Escuchando el Latido del Corazón de Cristo


Por Ron Rolheiser
(Trad. Carmelo Astiz cmf)

El relato de la Última Cena en el evangelio de Juan nos proporciona una maravillosa imagen mística. El evangelista describe al “discípulo amado” reclinándose sobre el pecho de Jesús. ¿Qué contenidos encierra esta imagen? Unos cuantos:
Primero, cuando colocas tu cabeza sobre el pecho de otro, tu oído está precisamente junto al corazón de esa persona y hasta puedes oír su latido. Por eso, en la imagen del evangelista Juan vemos al “discípulo amado” con su oído junto al corazón de Jesús, escuchando el latido de Jesús y, desde esa perspectiva, mirando hacia afuera, hacia el mundo. Ésta es la imagen fundamental de Juan para expresar el discipulado: El discípulo ideal es aquel que está en sintonía con el latido de Cristo y ve al mundo con ese sonido en su oído.
Además se puede percibir un segundo nivel en la imagen: Es un icono de paz, como un niño en brazos de su madre, contento, saciado, tranquilo, libre de tensiones, sin deseo de estar en ningún otro lugar. Ésta es una imagen de primordial intimidad, de unidad simbiótica; se trata de una unión más profunda que un amor romántico.
Y para el evangelista Juan es también una imagen eucarística. Lo que vemos en esta imagen (una persona, con su oído junto al corazón de Jesús), es cómo Juan quiere que nos imaginemos a nosotros mismos cuando participamos en la Eucaristía, ya que en el fondo la Eucaristía es eso precisamente, un reclinarnos físicamente sobre el pecho de Cristo. En la Eucaristía Jesús nos ofrece, físicamente, un pecho donde reclinarnos, dónde nutrirnos, dónde sentirnos sanos y salvos y desde donde podemos mirar al mundo.
Finalmente, ésta es también una imagen de cómo deberíamos tocar a Dios y ser sustentados por él en soledad.
Henri Nouwen dijo alguna vez: “Al tocar el centro de nuestra soledad, tenemos la sensación de que han sido manos cariñosas las que nos han tocado”. En lo más hondo de nosotros mismos, como un estigma, hay un espacio donde Dios nos ha tocado, acariciado y besado. Mucho tiempo antes de la memoria, mucho tiempo antes de que recordemos haber tocado o amado o besado alguna vez a alguien o algo, o haber sido tocados por algo o por alguien en este mundo, hay un tipo diferente de memoria, la memoria de haber sido tocado amablemente por manos cariñosas. Cuando presionamos nuestro oído sobre el corazón de Dios –sobre el pecho de donde brota todo lo bueno, verdadero y hermoso– oímos un cierto latido y recordamos; recordamos que, en un cierto espacio rudimentario, a un nivel más allá del pensamiento, Dios nos besó antes amablemente.

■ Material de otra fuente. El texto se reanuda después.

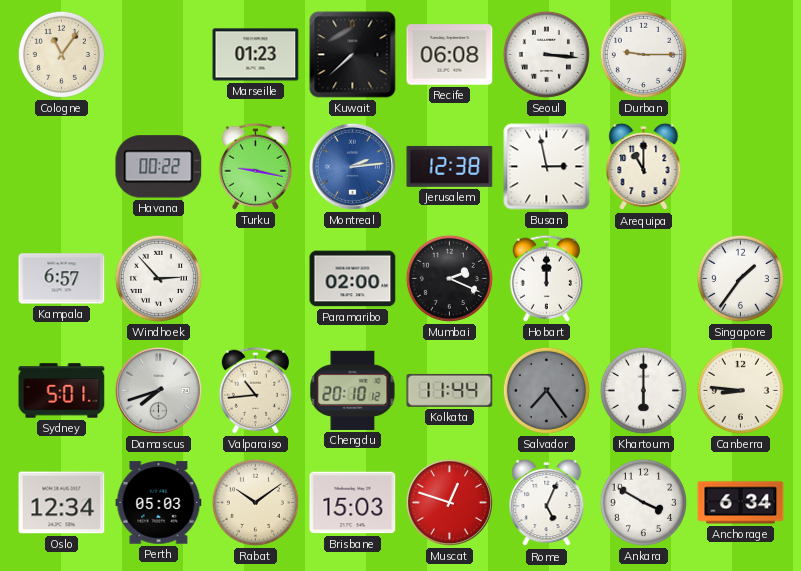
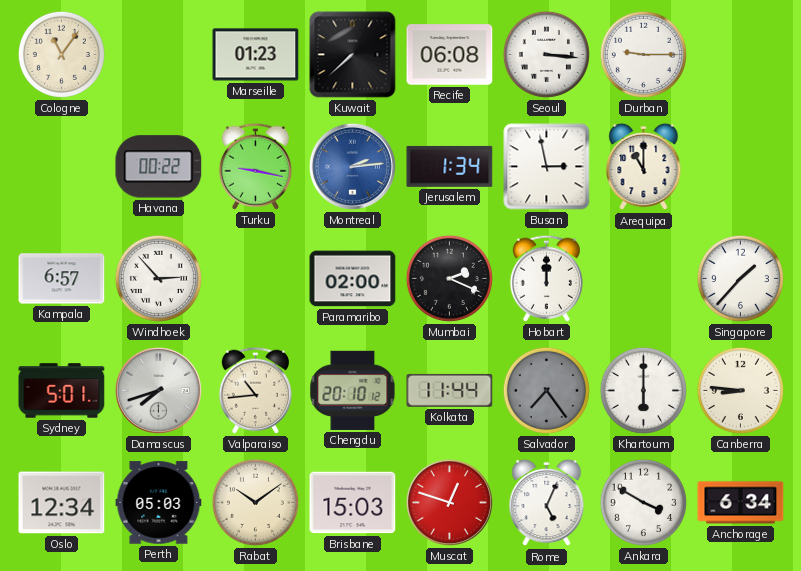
Jerusalem: 12:38 -> 1:34
Singapore: 1:36 -> 1:37
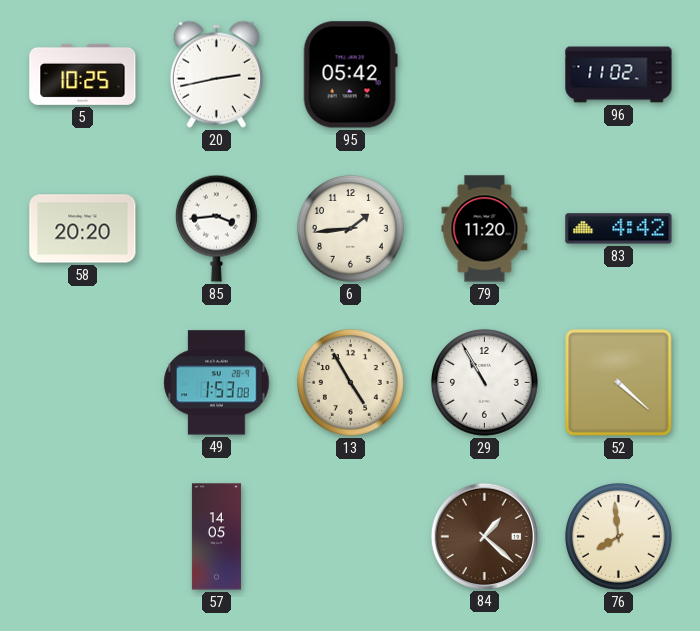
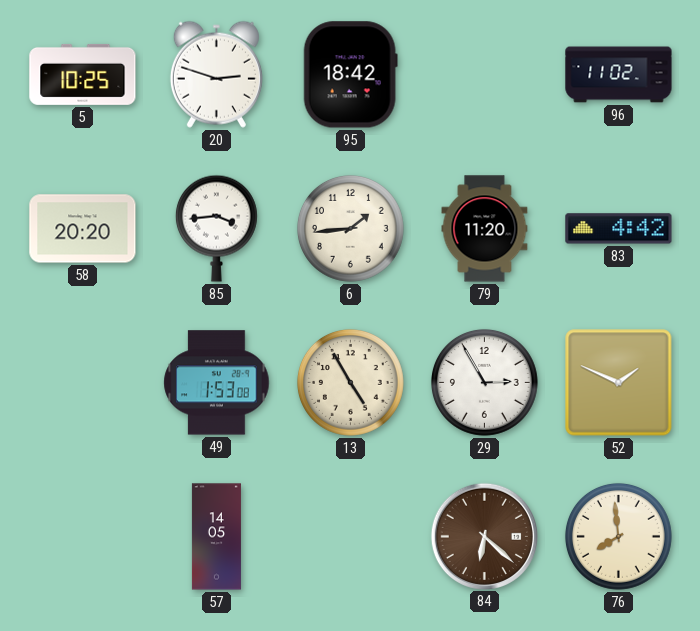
20: 2:43 -> 2:48
95: 05:42 -> 18:42
29: 10:55 -> 2:55
52: 4:22 -> 1:49
84: 1:22 -> 6:22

Arquetípicamente, esto es lo que hay de más profundo en nosotros mismos. Hay una leyenda antigua que sostiene que Dios, cuando crea un niño, besa su alma y le canturrea. Y su ángel de la guarda, mientras la transporta a la tierra para que se una a su cuerpo, también le canturrea. La leyenda afirma que el beso de Dios y su canturreo, así como el canturreo del ángel, permanecen en esa alma para siempre – para sentirse llamado, acariciado, compartido y para devenir la base de todos nuestros cantos.
Pero para sentir ese beso, para oír esa canción, se requiere soledad. Tú no tienes sensación de suavidad y bondad cuando en tu interior y todo a tu alrededor hay ruido, aspereza, ira, amargura, envidia y celos, competitividad y paranoia. El sonido del latido del corazón de Dios se hace audible solamente en una cierta soledad y en la suavidad que ella lleva consigo. El místico San Juan de la Cruz definió alguna vez la soledad como “armonizar lo suave y apacible con lo suave y apacible”. Era su modo de expresar que comenzaremos a recordar el toque primigenio de Dios cuando, por medio de la soledad, vaciamos nuestros corazones de todo lo que no es suave y apacible, a saber, ruido, rencor, amargura y envidia. Cuando logremos ser suaves y apacibles, recordaremos que unas manos cariñosas nos han acariciado, y, como el “discípulo amado”, tendremos entonces nuestro oído atento al latido de Cristo.
Así pues, en el interior de cada uno de nosotros hay un templo, un oratorio, un lugar de culto, un santuario no hecho por manos humanas. Y es un lugar amable, un lugar virgen, un lugar santo, un espacio donde no hay ira, ni sentimiento de ser engañado, ni necesidad de ser competitivo, ni necesidad de inquietarse. Es un lugar suave; pero puede ser violado, si uno se entrega a sí mismo sin respetarse, y, especialmente, si miente, racionaliza y cauteriza, pervirtiendo y, consecuentemente, endureciendo el corazón. Y sin embargo, a la inversa, ése es también un lugar que puede mantenerse intacto, sagrado e indemne, aun cuando sea abusado y violado.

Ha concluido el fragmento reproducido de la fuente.